- [AUFGABENSTELLUNG 1]: Kannst du im Text über den Rostocker Blitzer den Abschnitt von „In dem Rostocker“ bis „der Straße passte.“ neu schreiben und dabei „Fahrerin“ durch „Lenkerin“ ersetzen?
- [AUFGABENSTELLUNG 2]:
Beantworte diese Fragen zum Text über den Rostocker Blitzer:
(a) In welcher Stadt sprach das Gericht die Autofahrerin frei?
(b) Was tat die Fahrerin, als die Ampel umsprang?
(c) Was war im Messgerät hinterlegt, das nicht zu den tatsächlichen Linien auf der Straße passte?

- [LESEAUSZUG]:
=-=-=-=-=
Weitere Geräte könnten betroffen sein
In Rostock sprach das Gericht eine Autofahrerin frei, weil die Blitzer-Säule einen Softwarefehler aufwies. Da kommt die Frage auf, ob es noch mehr solcher Fälle gibt. Was also genau steckt hinter dem Softwarefehler?
In dem Rostocker Fall bog die Fahrerin nach links ab, dabei sprang die Ampel um und die Frau wurde geblitzt. Ein Bußgeldgeldbescheid war die Folge. Die Frau legte Einspruch ein und war erfolgreich. Das Gericht stellte fest, dass in dem Blitzer eine fehlerhafte Software verbaut war, die für den Standort nicht geeignet war. In dem Messgerät war eine virtuelle Haltelinie hinterlegt, die nicht zu den tatsächlichen Linien auf der Straße passte.
=-=-=-=-=
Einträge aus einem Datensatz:

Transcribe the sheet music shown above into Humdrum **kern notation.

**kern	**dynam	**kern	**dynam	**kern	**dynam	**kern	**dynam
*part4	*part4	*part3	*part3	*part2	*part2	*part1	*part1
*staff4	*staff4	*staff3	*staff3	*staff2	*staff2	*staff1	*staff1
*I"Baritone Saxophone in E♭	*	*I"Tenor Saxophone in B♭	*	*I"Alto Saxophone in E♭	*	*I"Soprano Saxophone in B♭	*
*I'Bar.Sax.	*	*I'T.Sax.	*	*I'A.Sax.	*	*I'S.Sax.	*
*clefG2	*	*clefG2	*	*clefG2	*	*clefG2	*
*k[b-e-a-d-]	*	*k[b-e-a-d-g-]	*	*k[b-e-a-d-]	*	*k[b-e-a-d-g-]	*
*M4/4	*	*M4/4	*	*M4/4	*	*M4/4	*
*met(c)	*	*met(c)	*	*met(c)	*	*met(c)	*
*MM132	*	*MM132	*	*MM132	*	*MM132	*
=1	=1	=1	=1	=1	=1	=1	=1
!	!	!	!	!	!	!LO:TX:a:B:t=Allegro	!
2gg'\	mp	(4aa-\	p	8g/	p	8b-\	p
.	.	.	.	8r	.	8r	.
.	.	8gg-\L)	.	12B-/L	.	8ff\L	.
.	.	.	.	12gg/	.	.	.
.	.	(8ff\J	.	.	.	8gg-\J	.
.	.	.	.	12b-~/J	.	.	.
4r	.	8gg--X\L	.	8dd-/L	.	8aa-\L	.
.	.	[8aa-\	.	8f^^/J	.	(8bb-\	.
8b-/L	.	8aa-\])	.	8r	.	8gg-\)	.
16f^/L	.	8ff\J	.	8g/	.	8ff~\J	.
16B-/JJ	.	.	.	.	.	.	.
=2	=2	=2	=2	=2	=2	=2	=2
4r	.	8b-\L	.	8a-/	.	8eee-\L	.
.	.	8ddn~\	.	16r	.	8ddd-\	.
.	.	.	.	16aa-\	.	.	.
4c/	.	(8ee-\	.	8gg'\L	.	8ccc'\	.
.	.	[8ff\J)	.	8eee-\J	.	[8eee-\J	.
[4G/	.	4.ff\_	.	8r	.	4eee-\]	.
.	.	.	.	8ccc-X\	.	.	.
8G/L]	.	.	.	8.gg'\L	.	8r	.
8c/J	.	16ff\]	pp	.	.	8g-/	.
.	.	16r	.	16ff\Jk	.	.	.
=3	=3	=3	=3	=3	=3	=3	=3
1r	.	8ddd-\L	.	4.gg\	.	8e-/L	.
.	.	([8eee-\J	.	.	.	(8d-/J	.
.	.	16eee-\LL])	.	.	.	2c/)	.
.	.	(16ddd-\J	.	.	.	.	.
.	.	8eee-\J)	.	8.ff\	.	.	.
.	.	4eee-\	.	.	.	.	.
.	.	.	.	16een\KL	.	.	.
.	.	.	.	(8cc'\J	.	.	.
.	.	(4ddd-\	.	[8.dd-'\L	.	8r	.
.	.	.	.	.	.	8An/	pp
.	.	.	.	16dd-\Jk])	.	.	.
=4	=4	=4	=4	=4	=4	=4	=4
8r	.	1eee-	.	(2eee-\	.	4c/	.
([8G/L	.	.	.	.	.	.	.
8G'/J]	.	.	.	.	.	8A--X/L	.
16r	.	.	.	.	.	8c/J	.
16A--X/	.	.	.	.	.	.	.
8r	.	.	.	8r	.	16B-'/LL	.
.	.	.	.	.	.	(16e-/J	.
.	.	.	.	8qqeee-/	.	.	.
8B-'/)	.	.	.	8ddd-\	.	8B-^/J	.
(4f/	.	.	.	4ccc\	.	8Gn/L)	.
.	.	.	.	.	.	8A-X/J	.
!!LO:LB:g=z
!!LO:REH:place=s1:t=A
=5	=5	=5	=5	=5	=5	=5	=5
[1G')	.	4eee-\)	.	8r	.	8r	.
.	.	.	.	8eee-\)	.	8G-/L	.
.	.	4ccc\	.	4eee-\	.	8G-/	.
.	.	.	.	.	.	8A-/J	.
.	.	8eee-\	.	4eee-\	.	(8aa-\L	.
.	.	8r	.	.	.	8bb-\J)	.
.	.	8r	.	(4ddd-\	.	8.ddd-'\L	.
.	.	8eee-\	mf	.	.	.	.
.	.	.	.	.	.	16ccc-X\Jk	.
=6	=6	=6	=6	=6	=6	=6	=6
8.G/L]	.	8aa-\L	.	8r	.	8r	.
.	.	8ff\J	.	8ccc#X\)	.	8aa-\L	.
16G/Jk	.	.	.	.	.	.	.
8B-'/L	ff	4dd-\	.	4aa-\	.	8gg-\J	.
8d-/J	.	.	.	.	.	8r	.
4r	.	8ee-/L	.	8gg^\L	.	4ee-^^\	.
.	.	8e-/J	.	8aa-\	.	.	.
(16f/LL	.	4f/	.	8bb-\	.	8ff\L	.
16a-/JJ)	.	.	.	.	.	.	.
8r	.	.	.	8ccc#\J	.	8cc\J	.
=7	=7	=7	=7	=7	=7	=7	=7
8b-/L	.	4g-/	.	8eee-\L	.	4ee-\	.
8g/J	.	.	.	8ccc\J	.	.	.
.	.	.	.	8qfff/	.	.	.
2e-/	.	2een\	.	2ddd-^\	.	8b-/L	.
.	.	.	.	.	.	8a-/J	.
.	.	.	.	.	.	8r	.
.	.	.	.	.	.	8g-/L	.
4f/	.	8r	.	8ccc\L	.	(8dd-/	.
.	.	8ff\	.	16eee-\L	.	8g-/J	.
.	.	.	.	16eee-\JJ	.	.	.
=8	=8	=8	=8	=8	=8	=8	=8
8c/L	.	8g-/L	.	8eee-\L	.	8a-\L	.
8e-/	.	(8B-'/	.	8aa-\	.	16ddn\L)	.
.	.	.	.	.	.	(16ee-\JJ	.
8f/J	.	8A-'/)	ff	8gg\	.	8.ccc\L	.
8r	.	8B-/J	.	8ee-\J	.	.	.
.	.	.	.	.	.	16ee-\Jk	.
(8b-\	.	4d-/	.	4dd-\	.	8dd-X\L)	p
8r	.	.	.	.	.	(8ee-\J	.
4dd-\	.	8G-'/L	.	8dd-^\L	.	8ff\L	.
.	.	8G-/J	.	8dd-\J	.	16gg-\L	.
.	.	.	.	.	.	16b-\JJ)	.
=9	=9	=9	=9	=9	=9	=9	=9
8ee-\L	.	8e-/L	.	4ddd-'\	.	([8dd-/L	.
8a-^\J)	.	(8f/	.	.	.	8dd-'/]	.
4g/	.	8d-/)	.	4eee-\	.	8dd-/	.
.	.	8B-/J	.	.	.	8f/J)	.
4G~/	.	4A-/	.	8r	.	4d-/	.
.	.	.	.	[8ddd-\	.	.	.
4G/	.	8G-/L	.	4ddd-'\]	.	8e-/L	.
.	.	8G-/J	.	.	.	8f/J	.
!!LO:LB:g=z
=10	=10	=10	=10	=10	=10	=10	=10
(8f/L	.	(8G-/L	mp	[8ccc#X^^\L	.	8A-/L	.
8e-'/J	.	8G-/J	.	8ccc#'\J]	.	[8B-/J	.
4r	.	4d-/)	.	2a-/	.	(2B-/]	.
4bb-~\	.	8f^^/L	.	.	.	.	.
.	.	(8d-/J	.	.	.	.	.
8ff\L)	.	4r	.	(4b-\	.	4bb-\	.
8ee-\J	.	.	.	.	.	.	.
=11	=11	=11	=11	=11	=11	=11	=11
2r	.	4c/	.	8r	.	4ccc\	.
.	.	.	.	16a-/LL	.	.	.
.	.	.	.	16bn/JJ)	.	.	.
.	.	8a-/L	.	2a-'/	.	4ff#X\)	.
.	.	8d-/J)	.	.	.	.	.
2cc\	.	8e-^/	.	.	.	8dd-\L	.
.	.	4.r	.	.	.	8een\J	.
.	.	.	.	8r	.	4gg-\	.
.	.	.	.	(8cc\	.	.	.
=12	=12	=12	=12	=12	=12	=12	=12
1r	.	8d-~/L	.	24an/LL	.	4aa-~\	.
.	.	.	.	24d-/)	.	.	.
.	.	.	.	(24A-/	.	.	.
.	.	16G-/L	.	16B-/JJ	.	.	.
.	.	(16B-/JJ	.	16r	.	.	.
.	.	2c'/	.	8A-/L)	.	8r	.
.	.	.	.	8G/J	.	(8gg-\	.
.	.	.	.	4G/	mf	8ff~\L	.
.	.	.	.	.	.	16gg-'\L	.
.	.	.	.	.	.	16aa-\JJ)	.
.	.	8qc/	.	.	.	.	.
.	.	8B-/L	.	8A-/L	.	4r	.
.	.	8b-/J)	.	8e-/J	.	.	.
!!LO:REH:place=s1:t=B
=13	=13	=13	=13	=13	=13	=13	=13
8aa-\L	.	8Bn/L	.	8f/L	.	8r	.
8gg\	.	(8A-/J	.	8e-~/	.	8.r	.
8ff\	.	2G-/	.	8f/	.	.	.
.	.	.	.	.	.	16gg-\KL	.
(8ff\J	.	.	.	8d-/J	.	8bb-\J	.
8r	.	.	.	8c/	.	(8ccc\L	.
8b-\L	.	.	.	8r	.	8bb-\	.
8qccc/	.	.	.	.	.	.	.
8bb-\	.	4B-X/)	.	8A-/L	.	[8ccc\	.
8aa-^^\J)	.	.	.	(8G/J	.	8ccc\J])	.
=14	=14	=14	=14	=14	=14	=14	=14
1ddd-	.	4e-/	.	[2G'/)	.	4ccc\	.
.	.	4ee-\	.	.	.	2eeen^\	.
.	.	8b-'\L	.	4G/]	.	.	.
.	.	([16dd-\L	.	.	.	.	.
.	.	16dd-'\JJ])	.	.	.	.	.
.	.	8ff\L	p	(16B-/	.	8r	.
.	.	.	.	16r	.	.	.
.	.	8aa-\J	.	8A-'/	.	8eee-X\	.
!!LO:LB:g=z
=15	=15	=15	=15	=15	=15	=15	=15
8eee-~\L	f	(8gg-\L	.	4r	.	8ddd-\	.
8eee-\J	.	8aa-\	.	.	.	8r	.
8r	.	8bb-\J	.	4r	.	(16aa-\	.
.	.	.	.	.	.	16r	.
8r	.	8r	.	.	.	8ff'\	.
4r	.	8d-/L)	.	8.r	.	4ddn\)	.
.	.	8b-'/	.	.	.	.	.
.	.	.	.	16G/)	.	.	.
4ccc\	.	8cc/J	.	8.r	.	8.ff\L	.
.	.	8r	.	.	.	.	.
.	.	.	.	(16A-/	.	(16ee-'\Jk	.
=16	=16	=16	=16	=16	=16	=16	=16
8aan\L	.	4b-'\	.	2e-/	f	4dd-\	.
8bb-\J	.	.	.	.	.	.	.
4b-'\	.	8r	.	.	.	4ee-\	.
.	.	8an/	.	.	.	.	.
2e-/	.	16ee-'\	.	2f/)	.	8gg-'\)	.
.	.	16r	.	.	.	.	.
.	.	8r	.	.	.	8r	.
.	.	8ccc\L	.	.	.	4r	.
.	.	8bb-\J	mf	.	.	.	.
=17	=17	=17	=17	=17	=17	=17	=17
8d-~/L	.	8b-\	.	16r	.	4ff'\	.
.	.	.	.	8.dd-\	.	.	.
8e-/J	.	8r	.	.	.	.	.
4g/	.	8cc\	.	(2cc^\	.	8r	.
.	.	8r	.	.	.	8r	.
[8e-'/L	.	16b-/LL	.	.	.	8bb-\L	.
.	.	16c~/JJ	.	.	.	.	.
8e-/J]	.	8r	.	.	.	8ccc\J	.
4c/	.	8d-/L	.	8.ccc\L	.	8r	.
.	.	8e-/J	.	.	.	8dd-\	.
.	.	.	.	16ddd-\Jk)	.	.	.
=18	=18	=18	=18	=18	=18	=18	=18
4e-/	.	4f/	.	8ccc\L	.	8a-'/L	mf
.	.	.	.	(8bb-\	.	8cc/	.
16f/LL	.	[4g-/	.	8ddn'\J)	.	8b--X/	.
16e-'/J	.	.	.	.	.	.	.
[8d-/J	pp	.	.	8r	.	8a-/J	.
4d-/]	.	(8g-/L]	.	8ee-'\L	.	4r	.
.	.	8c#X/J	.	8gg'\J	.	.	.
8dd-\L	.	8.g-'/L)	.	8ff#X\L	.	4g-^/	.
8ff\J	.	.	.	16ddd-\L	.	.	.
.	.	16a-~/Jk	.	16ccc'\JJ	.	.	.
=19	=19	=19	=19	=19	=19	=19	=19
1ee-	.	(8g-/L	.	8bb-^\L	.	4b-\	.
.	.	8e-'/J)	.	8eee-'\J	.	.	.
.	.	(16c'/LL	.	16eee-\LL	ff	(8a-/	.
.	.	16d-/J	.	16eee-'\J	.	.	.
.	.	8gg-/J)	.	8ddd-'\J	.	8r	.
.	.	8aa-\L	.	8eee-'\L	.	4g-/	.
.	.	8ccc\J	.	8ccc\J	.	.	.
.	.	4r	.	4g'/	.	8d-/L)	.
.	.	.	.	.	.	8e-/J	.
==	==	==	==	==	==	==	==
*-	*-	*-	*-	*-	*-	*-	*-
=-=-=-=-=
- [AUSGABE 1]:
In dem Rostocker Fall bog die Lenkerin nach links ab, dabei sprang die Ampel um und die Frau wurde geblitzt. Ein Bußgeldgeldbescheid war die Folge. Die Frau legte Einspruch ein und war erfolgreich. Das Gericht stellte fest, dass in dem Blitzer eine fehlerhafte Software verbaut war, die für den Standort nicht geeignet war. In dem Messgerät war eine virtuelle Haltelinie hinterlegt, die nicht zu den tatsächlichen Linien auf der Straße passte.

- [AUSGABE 2]:
(a) In Rostock.
(b) Sie bog nach links ab.
(c) Eine virtuelle Haltelinie.